Ева кивает, впитывая это признание. Она протягивает руку, касаясь пальцами тыльной стороны моей руки жестом, таким мимолетным, но полным сочувствия.
— Но разве такое поведение не является стандартом в вашем мире?
— Что ты имеешь в виду?
— Я не осуждаю или что-то в этом роде. Просто кажется, что у большинства мужчин в вашей организации есть любовницы, — объясняет она.
— Да, но… может быть, именно поэтому я всегда был против брака. Я не вижу смысла жениться только для того, чтобы продолжать делать, что хочу и с кем хочу. Зачем вообще жениться?
— Это справедливо, — говорит она, — так какое же наследие ты хочешь оставить?
Ее прикосновение оставляет после себя огненный след, и я переворачиваю ладонь, ненадолго сжимая ее руку, прежде чем отпустить. Наш маленький контакт кажется слишком интимным.
— Мне нужна жена, которая будет стоять во главе вместе со мной. Мне нужны солдаты, которые хотят служить мне из уважения, а не просто из страха, — признаюсь я, глядя на наши руки, и между нами формируется невысказанное обещание.
— Как ты думаешь, действительно ли так может сложиться твоя жизнь? — спрашивает она, сжимая мою руку, прежде чем окончательно отпустить.
— Блядь. Честно говоря, понятия не имею.

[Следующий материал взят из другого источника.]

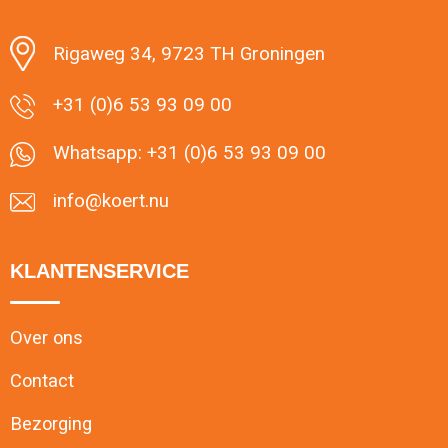
Rigaweg 34, 9723 TH Groningen
+31 (0)6 53 93 09 00
Whatsapp: +31 (0)6 53 93 09 00
info@koert.nu
KLANTENSERVICE
Over ons
Contact
Bezorging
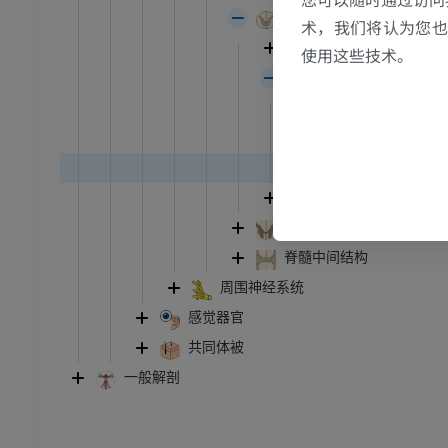
脊髓灰质
关节造影
前足MRI
术，我们将认为您也反
脊髓后角
节造影
MRI
使用这些技术。
脊髓中间带
员
优质会员
中央中间物质
RI
下肢MRI
侧中间物质
MRI
脊髓侧角
员
优质会员
脊髓前角
脊髓白质
光照片
下肢X光照片
脊髓中间结构
像学
放射影像学
周围神经系统
免費
感觉器官
共同体被
管造影
下肢血管造影
一般解剖
插画
员
优质会员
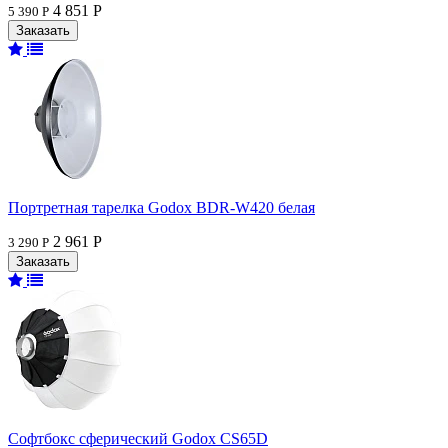
4 851 Р
5 390 Р
Портретная тарелка Godox BDR-W420 белая
2 961 Р
3 290 Р
Софтбокс сферический Godox CS65D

В чем я точно уверен и знаю, что хочу безопасности - для своей семьи и тех, кто находится под моей защитой, — мой голос становится тверже от того, насколько я уверен в том, что говорю.
Она мягко улыбается, ее присутствие успокаивает хаос моих мыслей.

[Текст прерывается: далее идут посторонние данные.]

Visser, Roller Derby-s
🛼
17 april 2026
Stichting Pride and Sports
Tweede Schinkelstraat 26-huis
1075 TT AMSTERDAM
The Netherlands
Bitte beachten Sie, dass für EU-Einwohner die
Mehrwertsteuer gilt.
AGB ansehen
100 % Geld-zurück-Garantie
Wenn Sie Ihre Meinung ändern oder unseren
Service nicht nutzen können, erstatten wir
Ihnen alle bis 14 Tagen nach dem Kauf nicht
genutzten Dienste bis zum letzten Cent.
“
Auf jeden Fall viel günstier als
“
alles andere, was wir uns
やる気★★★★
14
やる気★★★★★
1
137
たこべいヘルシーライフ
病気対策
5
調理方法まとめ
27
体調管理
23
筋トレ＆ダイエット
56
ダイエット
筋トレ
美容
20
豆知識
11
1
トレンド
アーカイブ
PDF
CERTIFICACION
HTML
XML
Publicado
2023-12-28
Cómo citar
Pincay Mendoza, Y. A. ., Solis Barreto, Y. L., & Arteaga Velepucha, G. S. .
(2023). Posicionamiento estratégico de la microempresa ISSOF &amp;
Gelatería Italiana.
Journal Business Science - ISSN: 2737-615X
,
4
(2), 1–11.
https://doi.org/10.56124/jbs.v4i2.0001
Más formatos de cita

— Звучит как будущее, за которое стоит бороться.
Теперь мы стоим рядом, пространство между нами заполнено признаниями и общими мечтами. Она наклоняет голову, глядя на меня исподлобья.
—А ты? Чего ты хочешь?
Она отворачивается от меня, ее лицо краснеет.
— Я не хочу тебе говорить.
— Эй, какого черта? Я ведь рассказал тебе.
— Ты будешь смеяться надо мной, — надувается она.
Я посмеиваюсь, чувствуя, как тепло разливается по моей груди, когда протягиваю руку и нежно подталкиваю ее в плечо.
— Ну, давай же. Обещаю, что не буду над тобой смеяться.
Она делает глубокий вздох и поднимает на меня глаза - в них сияет уязвимость.